ACT Expo 2026 made one thing unmistakable: the commercial vehicle industry has moved past asking whether AI matters. Now the entire ecosystem is figuring out how to deploy AI at scale.
Electrification and hydrogen grabbed headlines, but the real undercurrent of this year’s show was operational AI embedded in diagnostics, edge compute, autonomous platforms, and fleet orchestration software. Sonatus participated in the AI Fleet Roundtable, where our CMO, Dr. John Heinlein, joined industry leaders to unpack what deployment actually looks like in practice.
AI is earning its keep
Fleets aren’t running AI experiments anymore — they’re measuring outcomes. Predictive maintenance led the conversation. Cummins’ Brad Sutton reported that AI-assisted diagnostics saved nearly 200,000 labor hours over 18 months by routing technicians directly to root causes. Penske’s Samantha Thompson put it plainly: “All fault codes are not created equal.” Contextual intelligence, not raw data volume, is what moves the needle. The consistent message from panelists: AI is a co-pilot, not a replacement.
Edge computing is the new battleground
Sending everything to the cloud is not an option. Running lightweight AI models directly on vehicle compute platforms is in — prioritizing and filtering data locally before it ever leaves the vehicle. As Dr.
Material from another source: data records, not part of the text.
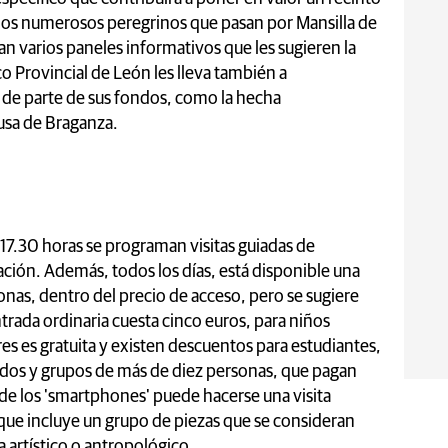
 los numerosos peregrinos que pasan por Mansilla de
an varios paneles informativos que les sugieren la
ico Provincial de León les lleva también a
 de parte de sus fondos, como la hecha
lusa de Braganza.
s 17.30 horas se programan visitas guiadas de
ción. Además, todos los días, está disponible una
nas, dentro del precio de acceso, pero se sugiere
trada ordinaria cuesta cinco euros, para niños
es es gratuita y existen descuentos para estudiantes,
ados y grupos de más de diez personas, que pagan
 de los 'smartphones' puede hacerse una visita
ue incluye un grupo de piezas que se consideran
 artístico o antropológico.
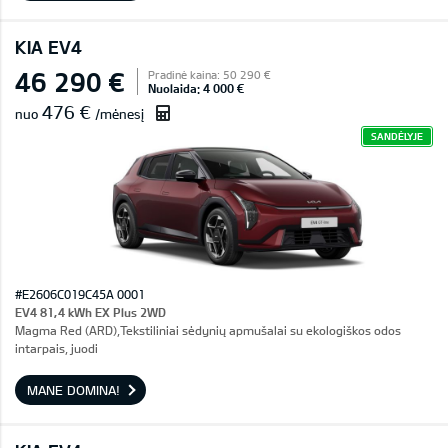
KIA EV4
46 290 €
Pradinė kaina: 50 290 €
Nuolaida: 4 000 €
476 €
nuo
/mėnesį
SANDĖLYJE
#E2606C019C45A 0001
EV4 81,4 kWh EX Plus 2WD
Magma Red (ARD),Tekstiliniai sėdynių apmušalai su ekologiškos odos
intarpais, juodi
MANE DOMINA!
Heinlein noted, the winning approach is “taking lighter models and tuning them for the compute you have rather than the compute you wish you had.”
Autonomous trucking grows up
Purpose-built autonomous trucks looked less like concept demonstrations this year and more like production programs. Several OEM autonomous platforms emphasized sensor integration, redundancy, and scalable deployment, demonstrating operational readiness rather than an R&D showcase.
Fleet software is becoming an operations platform
Driver coaching workflows and connected fleet services both pointed to the same shift: fleet software is no longer a visibility tool, but rather a decision-making engine. Continuously connected. Actionable. AI-assisted.
Everything is becoming software-addressable
Software-defined thinking has spread well beyond the vehicle’s central compute stack. ADAS, real-time tire inflation systems, and trailer connectors were just a few examples that reflect how every subsystem is now a data source, and every data source is a lever for operational improvement.
What Sonatus is building and proving
The themes at ACT Expo didn’t just validate our direction; they also reinforced it. They mapped almost exactly to what we’ve been demonstrating with OEM and fleet partners.
- Smart diagnostics that actually work in the field. Sonatus AI Technician provided more than just fault code alerts; it delivered contextual AI that guides technicians to the right fix, faster.
- Real-time, intelligent data collection, driven by Sonatus Collector AI, lets OEM and fleet teams use generative AI to create and deploy dynamic data collection policies.
- Sonatus Collector AI and Sonatus AI Technician are combining to accelerate vehicle development. Our collaboration with Nissan Technical Centre Europe (NTCE) demonstrated how AI can compress test and validation cycles.
- Edge AI at scale, with real partners. Sonatus Collector AI, paired with Sonatus AI Director, gives OEMs an automotive-specific MLOps toolchain for deploying and managing in-vehicle ML models.
The bottom line
The winners in commercial vehicle operations won’t just be the ones collecting the most data. They’ll be the ones who can contextualize, orchestrate, and act on it — across the full vehicle lifecycle, in real time. ACT Expo 2026 validated what we’re building at Sonatus. The demand for edge intelligence, adaptive software platforms, and operationally focused AI is only accelerating.